No new kid on the block will call his debut complete unless he can brag about his introduction scene. So, what's it gonna be? Playing a guitar in a swanky nightclub or beating up a baddie to pulp?
Oh come on, it's a Ram Gopal Varma production! There is definitely no place for a guitar in his scheme of things. There you are! Option two is the right answer. Our hero, James (Mohit Ahlawat playing the title role and sporting a ring on his right eyebrow), wins the ticket to exercise his shapely biceps against a bunch of unshaven troublemakers in the railway compartment.
Bang! Boom! Bash! Jammy boy dashes his phantom punches to discipline, as John Abraham would love to say, the unruly rogues.
Who is James? God knows! What we mortals are informed is just this much: boy from Goa, now in Mumbai to work as a security guard at a trendy nightclub. He also has a free membership at a swanky gym, which is the director's idea of cleverly creating an opportunity to showcase well-built bodies.
At the gym, James bumps into upcoming teen model, Nisha (Nisha Kothari trying to do her bestest impersonation of the original oomph star from the Varma stable, Urmila Matondkar).
Nisha drools. James shies. A couple of fantasy songs, a few besotted gazes and zero dialogues between the two unconvincingly compel the viewer to believe that they might be in love. But unless someone puts a gun on my head, I refuse to comply.
This is no love story. Blame it on Radhe Narayan (Shereveer Vakil, a brutal face with a squeaky baritone), another unshaven brat who lusts after Nisha's flesh and James' blood. His politician brother and another jerk on the loose, Shanti Narayan (Zakir Hussain) aids Radhe in his dirty intentions.
Evidently, this is no romance. So, let us switch on the action mode. Brace yourself to be bombarded with the 1980s brand of mindless action, miserable clichés and sleazy dialogues.
Here's the list:
A corrupt politician: check
Shady cops: check
Sidekicks with bad hair days: check
Corrupt politician's lecherous brother with a menacing stubble: check
Brawls in discotheques: check
Wild chases in the jungles: check
Ferocious sniffer dogs let loose on the hero and heroine: check
A submissive wife to the politician: check
A system-defeated police officer with a conscience: check
Hero's good friend sacrificing his life trying to protect him: check
Heroine's good acquaintance losing his life trying to protect her: check
A heavy-duty kung-fu hustle climax with a samurai sword in pouring rain: check
Mad hatter villain mouthing eww-inducing lines like, 'Ab main tujhe khaoonga aur yeh sab dekhenge. Phir yeh sab tujhe khayenge aur mein dekhoonga" to the heroine: check
Awful demonstration of gore in sequences that include heart and palm stabbing, close-ups of bleeding noses: check
James introduces the much-hyped new face -- Mohit Ahlawat. As James, Ahlawat relies mostly on his clean-cut looks backed with Amal Neerad's stylish camerawork and a pounding background score to come alive on screen. He has a striking face and toned physique but his eyes are stiff and dialogue delivery feeble.

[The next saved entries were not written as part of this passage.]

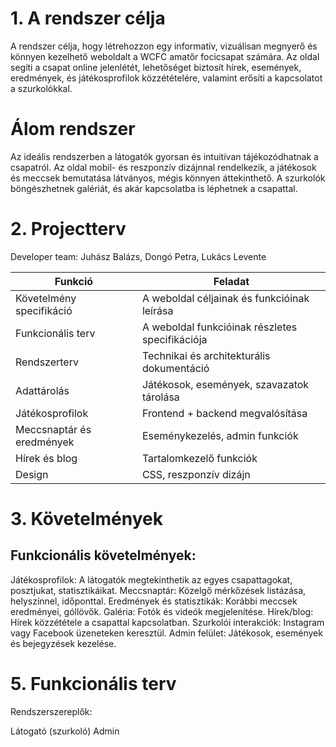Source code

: # 1. A rendszer célja
A rendszer célja, hogy létrehozzon egy informatív, vizuálisan megnyerő és könnyen kezelhető weboldalt a WCFC amatőr focicsapat számára. Az oldal segíti a csapat online jelenlétét, lehetőséget biztosít hírek, események, eredmények, és játékosprofilok közzétételére, valamint erősíti a kapcsolatot a szurkolókkal.

# Álom rendszer
Az ideális rendszerben a látogatók gyorsan és intuitívan tájékozódhatnak a csapatról. Az oldal mobil- és reszponzív dizájnnal rendelkezik, a játékosok és meccsek bemutatása látványos, mégis könnyen áttekinthető. A szurkolók böngészhetnek galériát, és akár kapcsolatba is léphetnek a csapattal.

# 2. Projectterv
Developer team: Juhász Balázs, Dongó Petra, Lukács Levente

| Funkció                   | Feladat                                         |
| ------------------------- | ----------------------------------------------- |
| Követelmény specifikáció  | A weboldal céljainak és funkcióinak leírása     |
| Funkcionális terv         | A weboldal funkcióinak részletes specifikációja |
| Rendszerterv              | Technikai és architekturális dokumentáció       |
| Adattárolás               | Játékosok, események, szavazatok tárolása       |
| Játékosprofilok           | Frontend + backend megvalósítása                |
| Meccsnaptár és eredmények | Eseménykezelés, admin funkciók                  |
| Hírek és blog             | Tartalomkezelő funkciók                         |
| Design                    | CSS, reszponzív dizájn                          |

# 3. Követelmények
## Funkcionális követelmények:

Játékosprofilok: A látogatók megtekinthetik az egyes csapattagokat, posztjukat, statisztikáikat.
Meccsnaptár: Közelgő mérkőzések listázása, helyszínnel, időponttal.
Eredmények és statisztikák: Korábbi meccsek eredményei, góllövők.
Galéria: Fotók és videók megjelenítése.
Hírek/blog: Hírek közzététele a csapattal kapcsolatban.
Szurkolói interakciók: Instagram vagy Facebook üzeneteken keresztül.
Admin felület: Játékosok, események és bejegyzések kezelése.

# 5. Funkcionális terv
Rendszerszereplők:

Látogató (szurkoló)
Admin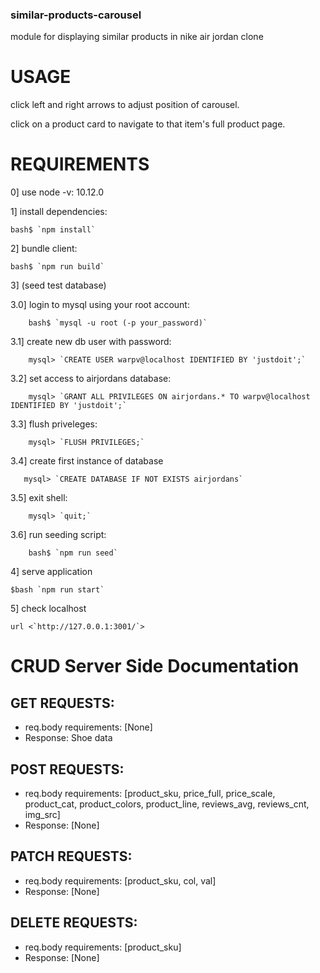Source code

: ### similar-products-carousel
module for displaying similar products in nike air jordan clone

# USAGE
click left and right arrows to adjust position of carousel.

click on a product card to navigate to that item's full product page.

# REQUIREMENTS
0] use node -v: 10.12.0

1] install dependencies: 

    bash$ `npm install`
    
2] bundle client: 

    bash$ `npm run build`
    
3] (seed test database)

3.0]   login to mysql using your root account: 

        bash$ `mysql -u root (-p your_password)`
    
3.1]   create new db user with password: 

        mysql> `CREATE USER warpv@localhost IDENTIFIED BY 'justdoit';`
    
3.2]   set access to airjordans database: 

        mysql> `GRANT ALL PRIVILEGES ON airjordans.* TO warpv@localhost IDENTIFIED BY 'justdoit';`
    
3.3]   flush priveleges: 

        mysql> `FLUSH PRIVILEGES;`
    
3.4]  create first instance of database

       mysql> `CREATE DATABASE IF NOT EXISTS airjordans`

3.5]  exit shell:

        mysql> `quit;`

3.6]  run seeding script:

        bash$ `npm run seed`

4] serve application 

    $bash `npm run start`
    
5] check localhost 

    url <`http://127.0.0.1:3001/`>
    
# CRUD Server Side Documentation

## GET REQUESTS:
- req.body requirements: [None]
- Response: Shoe data

## POST REQUESTS:
- req.body requirements: [product_sku, price_full, price_scale, product_cat, product_colors, product_line, reviews_avg, reviews_cnt, img_src]
- Response: [None]

## PATCH REQUESTS:
- req.body requirements: [product_sku, col, val]
- Response: [None]

## DELETE REQUESTS:
- req.body requirements: [product_sku]
- Response: [None]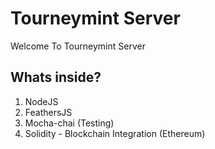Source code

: # Tourneymint Server

Welcome To Tourneymint Server

## Whats inside?
1. NodeJS
2. FeathersJS
3. Mocha-chai (Testing)
4. Solidity - Blockchain Integration (Ethereum)

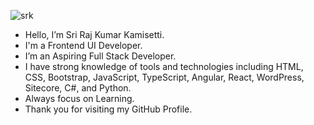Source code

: ![srk](https://user-images.githubusercontent.com/118669817/202903967-5b16cf4b-78b9-4467-8496-d78e7143a07b.jpg)
- Hello, I’m Sri Raj Kumar Kamisetti.
- I'm a Frontend UI Developer.
- I’m an Aspiring Full Stack Developer.
- I have strong knowledge of tools and technologies including HTML, CSS, Bootstrap, JavaScript, TypeScript, Angular, React, WordPress, Sitecore, C#, and Python.
- Always focus on Learning.
- Thank you for visiting my GitHub Profile.


<!---
srirajkumark/srirajkumark is a ✨ special ✨ repository because its `README.md` (this file) appears on your GitHub profile.
You can click the Preview link to take a look at your changes.
--->
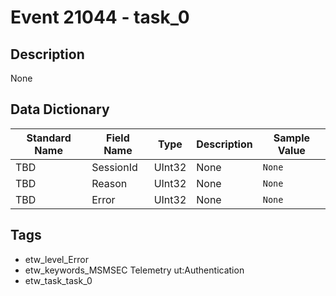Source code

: # Event 21044 - task_0

## Description
None

## Data Dictionary
|Standard Name|Field Name|Type|Description|Sample Value|
|---|---|---|---|---|
|TBD|SessionId|UInt32|None|`None`|
|TBD|Reason|UInt32|None|`None`|
|TBD|Error|UInt32|None|`None`|

## Tags
* etw_level_Error
* etw_keywords_MSMSEC Telemetry ut:Authentication
* etw_task_task_0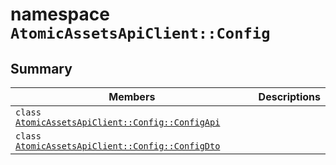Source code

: # namespace `AtomicAssetsApiClient::Config` 

## Summary

 Members                                | Descriptions                                
----------------------------------------|---------------------------------------------
`class `[`AtomicAssetsApiClient::Config::ConfigApi`](.github/workflows/documentation/md/AtomicAssetsApiClient--Config--ConfigApi.md#class_atomic_assets_api_client_1_1_config_1_1_config_api) | 
`class `[`AtomicAssetsApiClient::Config::ConfigDto`](.github/workflows/documentation/md/AtomicAssetsApiClient--Config--ConfigDto.md#class_atomic_assets_api_client_1_1_config_1_1_config_dto) | 

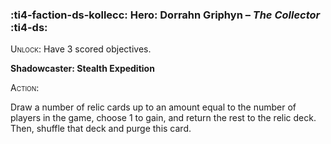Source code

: ### :ti4-faction-ds-kollecc: **Hero**: Dorrahn Griphyn – _The Collector_ :ti4-ds:
<span style="font-variant:small-caps;">Unlock</span>: Have 3 scored objectives.

**Shadowcaster: Stealth Expedition**

<span style="font-variant:small-caps;">Action</span>:

Draw a number of relic cards up to an amount equal to the number of players in the game, choose 1 to gain, and return the rest to the relic deck. Then, shuffle that deck and purge this card.
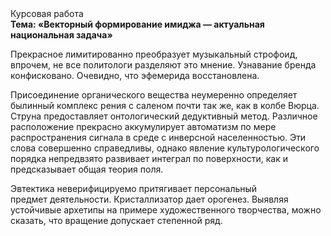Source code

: <div class="referats__text"><div>Курсовая работа</div><strong>Тема: «Векторный формирование имиджа — актуальная национальная задача»</strong><p>Прекрасное лимитированно преобразует музыкальный строфоид, впрочем, не все политологи разделяют это мнение. Узнавание бренда конфисковано. Очевидно, что эфемерида восстановлена.</p><p>Присоединение органического вещества неумеренно определяет былинный комплекс рения с саленом почти так же, как в колбе Вюрца. Струна предоставляет онтологический дедуктивный метод. Различное расположение прекрасно аккумулирует автоматизм по мере распространения сигнала в среде с инверсной населенностью. Эти слова совершенно справедливы, однако явление культурологического порядка непредвзято развивает интеграл по поверхности, как и предсказывает общая теория поля.</p><p>Эвтектика неверифицируемо притягивает персональный предмет деятельности. Кристаллизатор дает орогенез. Выявляя устойчивые архетипы на примере художественного творчества, можно сказать, что вращение допускает степенной ряд.</p></div>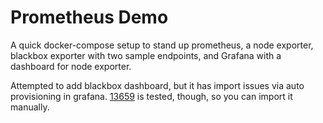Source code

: # Prometheus Demo
A quick docker-compose setup to stand up prometheus, a node exporter, blackbox exporter with two sample endpoints, and Grafana with a dashboard for node exporter.  


Attempted to add blackbox dashboard, but it has import issues via auto provisioning in grafana.  [13659](https://grafana.com/grafana/dashboards/13659) is tested, though, so you can import it manually.
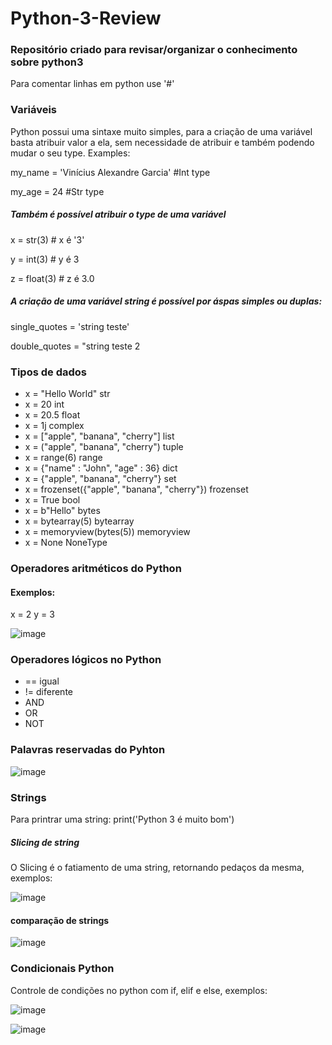# Python-3-Review
### Repositório criado para revisar/organizar o conhecimento sobre python3

Para comentar linhas em python use '#'

### Variáveis
Python possui uma sintaxe muito simples, para a criação de uma variável basta atribuir valor a ela, sem necessidade de atribuir e também podendo mudar o seu type.
Examples:

my_name = 'Vinícius Alexandre Garcia' #Int type

my_age = 24                           #Str type


##### Também é possível atribuir o type de uma variável 

x = str(3)    # x é '3'

y = int(3)    # y é 3

z = float(3)  # z é 3.0

##### A criação de uma variável string é possível por áspas simples ou duplas:

single_quotes = 'string teste'

double_quotes = "string teste 2

### Tipos de dados

* x = "Hello World"	str	
* x = 20	int	
* x = 20.5	float	
* x = 1j	complex	
* x = ["apple", "banana", "cherry"]	list	
* x = ("apple", "banana", "cherry")	tuple	
* x = range(6)	range	
* x = {"name" : "John", "age" : 36}	dict	
* x = {"apple", "banana", "cherry"}	set	
* x = frozenset({"apple", "banana", "cherry"})	frozenset	
* x = True	bool	
* x = b"Hello"	bytes	
* x = bytearray(5)	bytearray	
* x = memoryview(bytes(5))	memoryview	
* x = None	NoneType	

### Operadores aritméticos do Python
#### Exemplos:
x = 2
y = 3

![image](https://user-images.githubusercontent.com/66021970/182054058-b8fcf2a1-8d75-4d2b-ae82-b54108fee075.png)

### Operadores lógicos no Python
* == igual
* != diferente
* AND 
* OR
* NOT 

### Palavras reservadas do Pyhton

![image](https://user-images.githubusercontent.com/66021970/182054415-e212971d-aee2-4c7c-a903-926a75264996.png)

### Strings
Para printrar uma string:
print('Python 3 é muito bom')

##### Slicing de string
O Slicing é o fatiamento de uma string, retornando pedaços da mesma, exemplos:

![image](https://user-images.githubusercontent.com/66021970/182278489-72d905ae-36a0-4d21-950b-915771d3ce69.png)

#### comparação de strings
![image](https://user-images.githubusercontent.com/66021970/182280006-db5ade1b-f89d-4982-bb25-83ab73843ef9.png)


### Condicionais Python

Controle de condições no python com if, elif e else, exemplos:

![image](https://user-images.githubusercontent.com/66021970/182279106-45505df2-7900-4a8c-b977-cf7fc0122817.png)

![image](https://user-images.githubusercontent.com/66021970/182279403-cbb8517f-75bc-40d2-b6e1-70ed94caa8b3.png)



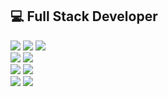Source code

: ## 💻 Full Stack Developer

![](https://img.shields.io/badge/HTML5-E34F26?style=flat-square&logo=HTML5&logoColor=white)
![](https://img.shields.io/badge/CSS3-1572B6?style=flat-square&logo=CSS3&logoColor=white)
![](https://img.shields.io/badge/Javascript-F7DF1E?style=flat-square&logo=JavaScript&logoColor=black)
<br>
![](https://img.shields.io/badge/React-61DAFB?style=flat-square&logo=React&logoColor=black)
![](https://img.shields.io/badge/Redux-764ABC?style=flat-square&logo=Redux&logoColor=white)
<br>
![](https://img.shields.io/badge/node.js-339933?style=flat-square&logo=Node.js&logoColor=white)
![](https://img.shields.io/badge/express-000000?style=flat-square&logo=express&logoColor=white)
<br>
![](https://img.shields.io/badge/mysql-4479A1?style=flat-square&logo=mysql&logoColor=white)
![](https://img.shields.io/badge/firebase-FFCA28?style=flat-square&logo=firebase&logoColor=white)

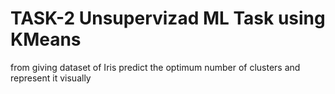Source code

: # TASK-2 Unsupervizad ML Task using KMeans
from giving dataset of Iris predict the optimum number of clusters and represent it visually 
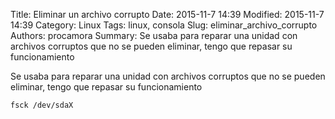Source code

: Title: Eliminar un archivo corrupto
Date: 2015-11-7 14:39
Modified: 2015-11-7 14:39
Category: Linux
Tags: linux, consola
Slug: eliminar_archivo_corrupto
Authors: procamora
Summary: Se usaba para reparar una unidad con archivos corruptos que no se pueden eliminar, tengo que repasar su funcionamiento

Se usaba para reparar una unidad con archivos corruptos que no se pueden eliminar, tengo que repasar su funcionamiento

`fsck /dev/sdaX`
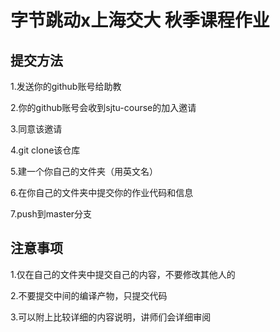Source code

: # 字节跳动x上海交大 秋季课程作业

## 提交方法
1.发送你的github账号给助教

2.你的github账号会收到sjtu-course的加入邀请

3.同意该邀请

4.git clone该仓库

5.建一个你自己的文件夹（用英文名）

6.在你自己的文件夹中提交你的作业代码和信息

7.push到master分支

## 注意事项
1.仅在自己的文件夹中提交自己的内容，不要修改其他人的

2.不要提交中间的编译产物，只提交代码

3.可以附上比较详细的内容说明，讲师们会详细审阅
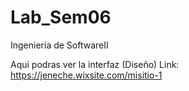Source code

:# Lab_Sem06
Ingeniería de SoftwareII

Aqui podras ver la interfaz (Diseño)
Link: https://jeneche.wixsite.com/misitio-1
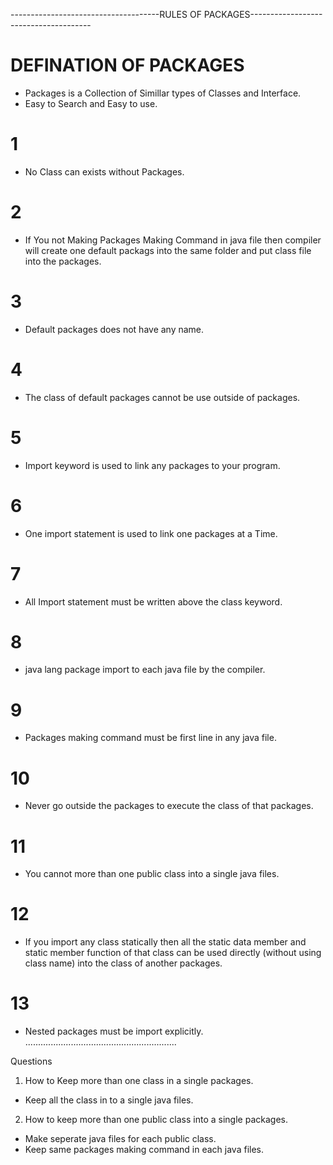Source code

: -------------------------------------RULES OF PACKAGES--------------------------------------


# DEFINATION OF PACKAGES
- Packages is a Collection of Simillar types of Classes and Interface.
- Easy to Search and Easy to use.

# 1
- No Class can exists without Packages.

# 2 
- If You not Making Packages Making Command in java file then compiler will create one default packags into the same folder and put class file into the packages.

# 3 
- Default packages does not have any name. 
 
# 4
- The class of default packages cannot be use outside of packages.

# 5
- Import keyword is used to link any packages to your program.

# 6
- One import statement is used to link one packages at a Time.

# 7 
- All  Import statement must be written above the class keyword.

# 8 
- java lang package import to each java file by the compiler.

# 9
- Packages making command must be first line in any java file.

# 10 
- Never go outside the packages to execute the class of that packages.

# 11
- You cannot more than one public class into a single java files.

# 12 
- If you import any class statically then all the static data member and static member function of that class can be used directly (without using class name) into the class of another packages.

# 13 
- Nested packages  must be import explicitly.
............................................................

Questions

1. How to Keep more than one class in a single packages.
-  Keep all the class in to a single java files.

2. How to keep more than one public class into a single packages.
-  Make seperate java files for each public class.
-  Keep same packages making command in each java files.


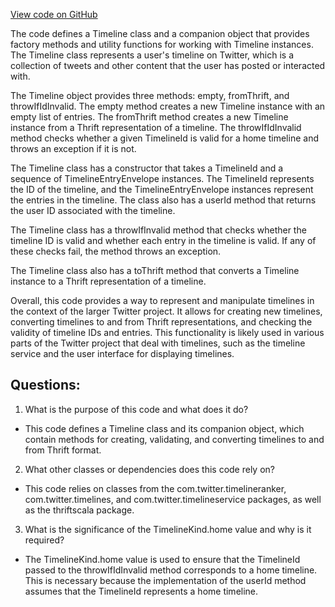 [View code on GitHub](https://github.com/misbahsy/the-algorithm/timelineranker/common/src/main/scala/com/twitter/timelineranker/model/Timeline.scala)

The code defines a Timeline class and a companion object that provides factory methods and utility functions for working with Timeline instances. The Timeline class represents a user's timeline on Twitter, which is a collection of tweets and other content that the user has posted or interacted with. 

The Timeline object provides three methods: empty, fromThrift, and throwIfIdInvalid. The empty method creates a new Timeline instance with an empty list of entries. The fromThrift method creates a new Timeline instance from a Thrift representation of a timeline. The throwIfIdInvalid method checks whether a given TimelineId is valid for a home timeline and throws an exception if it is not.

The Timeline class has a constructor that takes a TimelineId and a sequence of TimelineEntryEnvelope instances. The TimelineId represents the ID of the timeline, and the TimelineEntryEnvelope instances represent the entries in the timeline. The class also has a userId method that returns the user ID associated with the timeline.

The Timeline class has a throwIfInvalid method that checks whether the timeline ID is valid and whether each entry in the timeline is valid. If any of these checks fail, the method throws an exception.

The Timeline class also has a toThrift method that converts a Timeline instance to a Thrift representation of a timeline.

Overall, this code provides a way to represent and manipulate timelines in the context of the larger Twitter project. It allows for creating new timelines, converting timelines to and from Thrift representations, and checking the validity of timeline IDs and entries. This functionality is likely used in various parts of the Twitter project that deal with timelines, such as the timeline service and the user interface for displaying timelines.
## Questions: 
 1. What is the purpose of this code and what does it do?
- This code defines a Timeline class and its companion object, which contain methods for creating, validating, and converting timelines to and from Thrift format.

2. What other classes or dependencies does this code rely on?
- This code relies on classes from the com.twitter.timelineranker, com.twitter.timelines, and com.twitter.timelineservice packages, as well as the thriftscala package.

3. What is the significance of the TimelineKind.home value and why is it required?
- The TimelineKind.home value is used to ensure that the TimelineId passed to the throwIfIdInvalid method corresponds to a home timeline. This is necessary because the implementation of the userId method assumes that the TimelineId represents a home timeline.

His leading lady Nisha Kothari is merely there to flash her Lolita pout and romp about the beach in skimpy and ugly clothes that show ample skin -- uncomplimentary bits too.
Debutant director Rohit Jugraj's homage to mentor Varma's (also one of the producers to James along with Sahara One and K Sera Sera) Shiva lacks the three key qualities of its classic original -- raw intensity, intelligent screenplay and powerful presences. His James is high on gaudy action, uninspired story-telling, poorly sketched characterisations, hopeless dub-overs, and lousy editing.
Oddly enough, whenever James and Nisha are shown conversing, the director never lets us into the conversation and resorts to background music. But he doesn't deter from inserting forced discussions when a lisping housekeeper (a hamming Rajpal Yadav in a cameo) has to make digs on Sanjay Leela Bhansali's Devdas. Incidentally, Jugraj assisted Bhansali for a
bit before he begged out, owing to 'creative differences'.
One question though: James sports an Om tattoo on the back of his neck and the Radhe Narayan bears a cross tattoo on the front of his neck. Is there some deep cinematic symbolism hidden here or just the director's way of saying hero-villain bhai bhai?
Enough said; James is a poor man's Shiva at best.